SARS-CoV S protein does not stimulate UPRE or XBP1 splicing. (A) 293FT cells were cotransfected with pUPRE-Luc and escalating amounts of pLenti-S. In the control group, an expression plasmid for a constitutively active version of ATF6 containing 1 to 373 amino acids was cotransfected. Cells were harvested for dual luciferase assay as described for Fig. 2. ATF6 (1-373) is known to stimulate UPRE, as reported previously (8). (B) 293FT and FRhK4 cells were mock infected (lane 1), infected with SARS-CoV (lane 2), transfected with pLenti-Topo empty vector (vec; lanes 5 and 7), transfected with pLenti-S plasmid (lanes 6 and 8), or treated with MG132 (lane 3), Tg (lanes 4 and 10), or DMSO (lane 9) for 8 h.
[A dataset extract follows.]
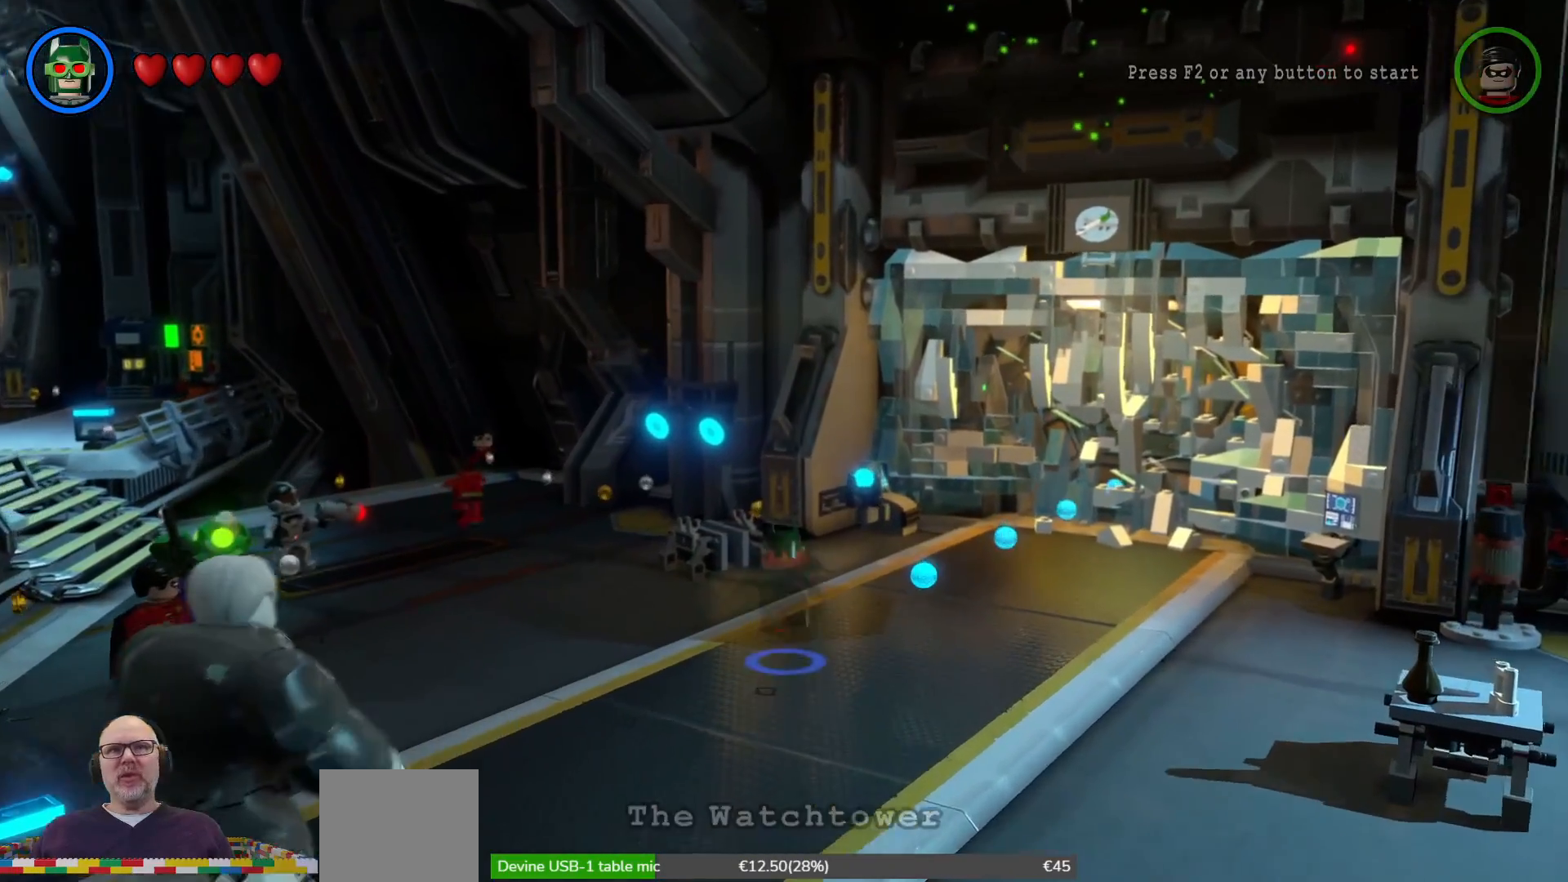
{"buttons": [], "left_stick": "up-left", "right_stick": "center"}
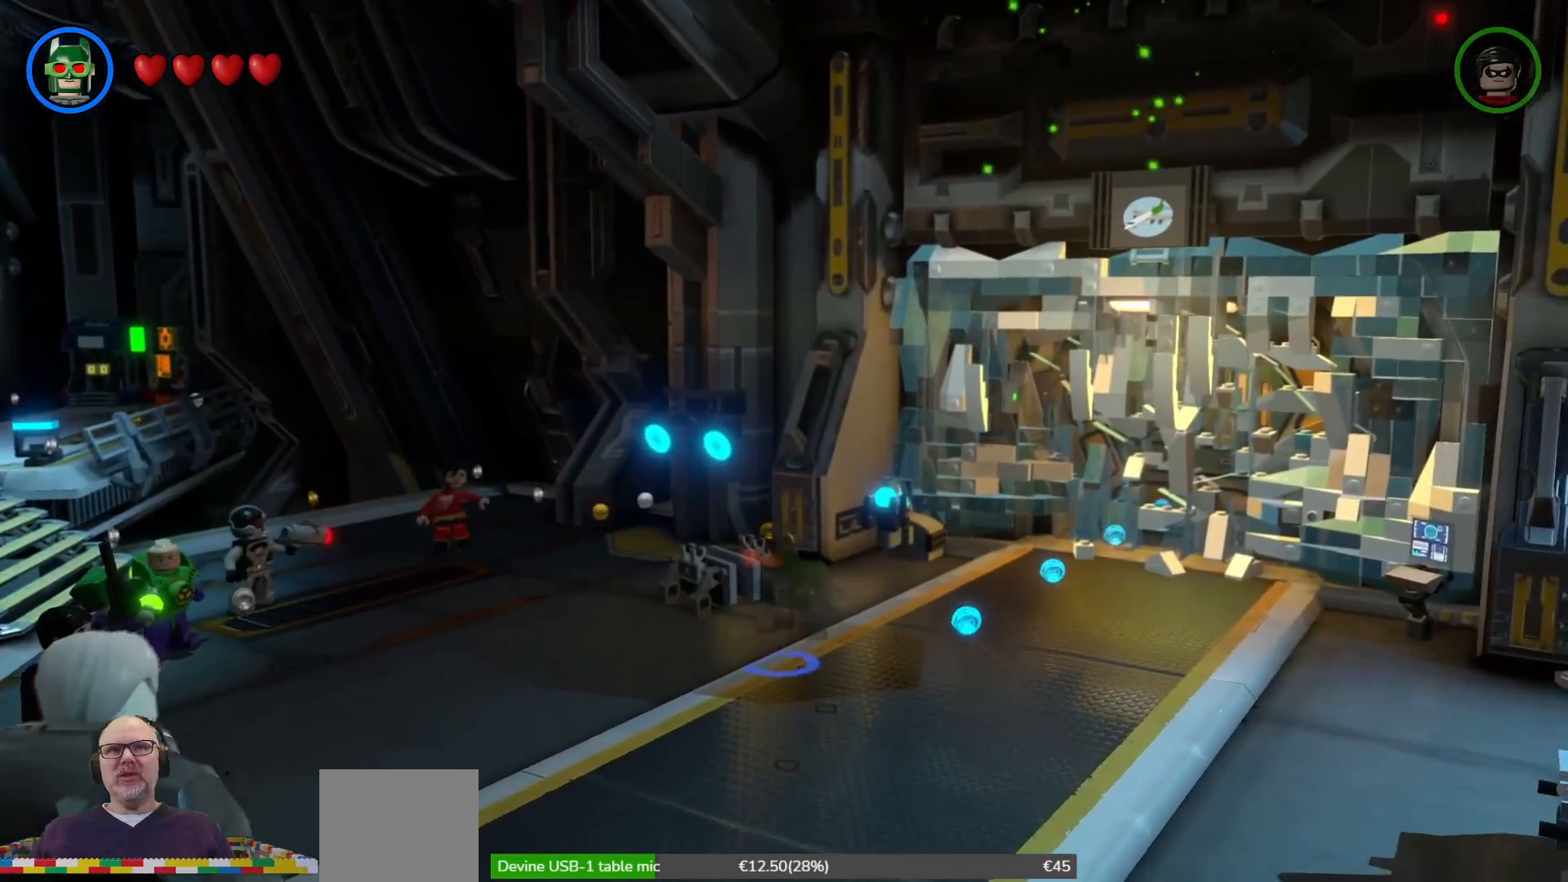
{"buttons": [], "left_stick": "center", "right_stick": "center", "events": [[300, "X", "down"], [367, "left_stick", "center"], [500, "X", "up"]]}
Unspliced (u) and spliced (s) forms of XBP1 transcript were examined by reverse transcription-PCR as described previously (26). GAPDH mRNA (G) was also detected as a positive control.

FIG. 6.

SARS-CoV S protein does not stimulate ATF6-dependent transcriptional activity. 293FT cells were cotransfected with pGal-Luc, pGal-ATF6, and escalating amounts of pLenti-S. Cells were harvested for dual luciferase assay as described for Fig. 2. Tg (300 nM) and Tu (5 μg/ml) were used as positive controls in this analysis.